モスバーガーが日本の弁当チェーン「おぼんdeごはん」を買収した。ハンバーガーチェーンが弁当専門店を傘下に収める異例の経営統合である。
背景には、コンビニ弁当との競争激化と、都市部の昼食需要の多様化がある。モスは既存のハンバーガー店舗網では取り込めない『家族向け定食層』と『テイクアウト&デリバリー需要』を狙う戦略だ。おぼんdeごはんは店舗数約150を展開し、日本人の基本食『米と定食』の顧客基盤を持つ。

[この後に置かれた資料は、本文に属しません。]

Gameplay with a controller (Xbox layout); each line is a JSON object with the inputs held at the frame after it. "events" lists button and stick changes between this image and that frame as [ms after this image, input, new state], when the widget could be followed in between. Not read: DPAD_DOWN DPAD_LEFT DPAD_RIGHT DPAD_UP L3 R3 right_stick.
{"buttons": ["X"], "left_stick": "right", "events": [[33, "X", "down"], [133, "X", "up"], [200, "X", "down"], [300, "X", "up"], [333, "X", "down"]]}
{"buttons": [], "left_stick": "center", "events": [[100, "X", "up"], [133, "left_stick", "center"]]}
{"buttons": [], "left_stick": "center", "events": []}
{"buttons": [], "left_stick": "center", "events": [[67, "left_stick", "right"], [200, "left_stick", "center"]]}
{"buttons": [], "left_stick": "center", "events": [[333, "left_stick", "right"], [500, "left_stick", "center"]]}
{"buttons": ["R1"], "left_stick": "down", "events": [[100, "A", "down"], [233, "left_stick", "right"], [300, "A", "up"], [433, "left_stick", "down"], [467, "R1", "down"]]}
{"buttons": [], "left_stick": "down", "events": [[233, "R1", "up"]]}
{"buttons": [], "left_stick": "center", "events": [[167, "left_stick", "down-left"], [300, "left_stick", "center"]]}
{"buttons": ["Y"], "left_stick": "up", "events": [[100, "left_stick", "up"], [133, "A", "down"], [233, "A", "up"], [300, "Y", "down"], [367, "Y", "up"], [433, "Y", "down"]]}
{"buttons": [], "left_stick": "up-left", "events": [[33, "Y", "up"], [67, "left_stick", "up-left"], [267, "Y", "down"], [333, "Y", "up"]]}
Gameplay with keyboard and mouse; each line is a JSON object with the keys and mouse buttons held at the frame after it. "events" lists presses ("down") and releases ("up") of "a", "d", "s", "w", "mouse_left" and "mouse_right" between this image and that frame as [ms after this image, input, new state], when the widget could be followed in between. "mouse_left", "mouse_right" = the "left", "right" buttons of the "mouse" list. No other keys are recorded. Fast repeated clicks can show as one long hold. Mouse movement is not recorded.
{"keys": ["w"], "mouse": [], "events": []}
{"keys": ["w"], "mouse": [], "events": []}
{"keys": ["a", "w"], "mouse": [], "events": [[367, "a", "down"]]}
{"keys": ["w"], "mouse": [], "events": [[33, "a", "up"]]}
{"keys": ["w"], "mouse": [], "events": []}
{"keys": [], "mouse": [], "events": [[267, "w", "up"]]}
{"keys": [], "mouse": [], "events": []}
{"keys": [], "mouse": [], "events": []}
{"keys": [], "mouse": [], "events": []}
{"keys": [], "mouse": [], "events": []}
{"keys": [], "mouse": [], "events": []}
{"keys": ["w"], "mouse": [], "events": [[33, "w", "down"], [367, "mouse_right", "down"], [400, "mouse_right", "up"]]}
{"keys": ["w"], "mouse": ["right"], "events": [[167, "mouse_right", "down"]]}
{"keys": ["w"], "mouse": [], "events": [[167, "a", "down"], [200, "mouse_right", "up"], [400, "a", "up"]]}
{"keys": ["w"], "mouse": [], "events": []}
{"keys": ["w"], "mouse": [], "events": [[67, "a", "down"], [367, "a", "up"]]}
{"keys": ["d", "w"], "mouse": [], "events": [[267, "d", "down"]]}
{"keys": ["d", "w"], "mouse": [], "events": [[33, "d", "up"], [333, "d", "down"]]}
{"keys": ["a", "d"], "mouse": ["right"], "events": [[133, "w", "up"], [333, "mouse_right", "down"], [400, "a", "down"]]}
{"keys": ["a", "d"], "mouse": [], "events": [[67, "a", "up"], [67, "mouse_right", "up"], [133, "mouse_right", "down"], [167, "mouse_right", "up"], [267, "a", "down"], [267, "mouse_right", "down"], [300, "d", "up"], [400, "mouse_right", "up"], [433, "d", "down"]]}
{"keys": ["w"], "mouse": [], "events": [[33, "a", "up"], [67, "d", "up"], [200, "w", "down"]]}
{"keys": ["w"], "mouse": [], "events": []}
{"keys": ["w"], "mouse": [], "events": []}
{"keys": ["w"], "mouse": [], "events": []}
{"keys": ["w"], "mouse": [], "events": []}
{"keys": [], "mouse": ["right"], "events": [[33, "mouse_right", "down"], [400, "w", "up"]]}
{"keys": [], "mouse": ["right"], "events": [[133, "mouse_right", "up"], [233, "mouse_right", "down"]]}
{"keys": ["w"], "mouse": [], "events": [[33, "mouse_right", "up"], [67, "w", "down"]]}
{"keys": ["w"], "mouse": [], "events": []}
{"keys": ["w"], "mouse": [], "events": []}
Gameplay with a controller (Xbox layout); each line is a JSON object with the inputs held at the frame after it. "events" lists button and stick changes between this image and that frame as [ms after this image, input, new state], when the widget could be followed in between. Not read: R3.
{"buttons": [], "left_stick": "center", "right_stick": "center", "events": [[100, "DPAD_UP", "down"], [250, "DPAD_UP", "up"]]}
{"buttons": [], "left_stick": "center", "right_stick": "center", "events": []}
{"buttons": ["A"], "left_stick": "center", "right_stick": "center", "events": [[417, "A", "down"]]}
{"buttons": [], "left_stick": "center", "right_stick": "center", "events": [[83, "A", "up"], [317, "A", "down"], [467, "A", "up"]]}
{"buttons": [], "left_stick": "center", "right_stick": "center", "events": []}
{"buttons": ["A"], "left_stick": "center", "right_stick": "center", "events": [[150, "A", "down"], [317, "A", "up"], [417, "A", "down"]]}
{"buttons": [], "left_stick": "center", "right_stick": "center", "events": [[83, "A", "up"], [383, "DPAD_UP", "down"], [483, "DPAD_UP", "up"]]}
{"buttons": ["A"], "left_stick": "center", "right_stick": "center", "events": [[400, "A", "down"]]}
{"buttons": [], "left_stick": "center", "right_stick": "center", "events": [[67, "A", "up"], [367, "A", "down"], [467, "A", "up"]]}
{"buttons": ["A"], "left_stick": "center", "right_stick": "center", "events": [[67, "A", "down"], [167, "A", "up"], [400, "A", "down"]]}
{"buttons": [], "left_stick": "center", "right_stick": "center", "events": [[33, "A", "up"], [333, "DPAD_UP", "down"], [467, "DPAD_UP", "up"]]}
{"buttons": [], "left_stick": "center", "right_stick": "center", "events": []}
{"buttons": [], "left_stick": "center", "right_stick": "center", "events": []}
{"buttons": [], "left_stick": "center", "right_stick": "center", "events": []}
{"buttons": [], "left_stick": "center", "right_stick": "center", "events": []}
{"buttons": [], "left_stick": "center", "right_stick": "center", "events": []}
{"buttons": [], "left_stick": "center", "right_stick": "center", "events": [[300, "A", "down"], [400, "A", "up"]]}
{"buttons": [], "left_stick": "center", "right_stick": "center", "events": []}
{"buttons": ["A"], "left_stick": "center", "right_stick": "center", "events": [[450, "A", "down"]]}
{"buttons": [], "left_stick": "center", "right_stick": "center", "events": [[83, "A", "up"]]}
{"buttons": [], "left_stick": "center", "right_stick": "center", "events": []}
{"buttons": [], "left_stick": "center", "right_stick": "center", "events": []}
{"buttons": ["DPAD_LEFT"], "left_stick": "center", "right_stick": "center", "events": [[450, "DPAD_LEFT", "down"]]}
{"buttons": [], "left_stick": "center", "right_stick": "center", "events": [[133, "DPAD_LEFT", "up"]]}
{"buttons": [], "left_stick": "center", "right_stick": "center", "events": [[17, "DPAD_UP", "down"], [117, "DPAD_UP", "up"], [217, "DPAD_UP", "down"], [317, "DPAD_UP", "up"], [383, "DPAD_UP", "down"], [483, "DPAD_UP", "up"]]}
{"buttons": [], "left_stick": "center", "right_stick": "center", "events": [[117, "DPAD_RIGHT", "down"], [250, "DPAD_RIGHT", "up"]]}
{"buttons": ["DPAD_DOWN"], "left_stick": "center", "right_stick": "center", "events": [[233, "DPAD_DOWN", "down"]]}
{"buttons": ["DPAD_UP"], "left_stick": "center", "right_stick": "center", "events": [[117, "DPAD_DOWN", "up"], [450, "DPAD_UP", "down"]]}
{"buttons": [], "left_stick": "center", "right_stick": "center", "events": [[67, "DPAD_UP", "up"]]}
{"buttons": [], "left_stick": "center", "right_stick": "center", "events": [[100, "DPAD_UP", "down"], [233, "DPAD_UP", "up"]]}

モスにとってのメリットは明確:既存店の死角である「正午~13時の女性客・ファミリー層」「持ち帰り弁当の需要」「定食メニューの調理ノウハウ」が一度に手に入る。同時におぼんdeごはんもモスの物流網・オペレーション能力を獲得でき、全国展開への道が拓ける。
食品業界ではセブン-イレブンが『焼き物専門店』『スイーツ専門店』などカテゴリー別チェーンを傘下化する戦法が常識化している。モスのこの一手は『ハンバーガー+定食』のハイブリッド化で、差別化と顧客層の拡大を同時に狙う日本企業らしい現実主義だ。
弁当市場は依然2兆円規模。この買収がモスの業績をどう変えるか、注視の価値がある。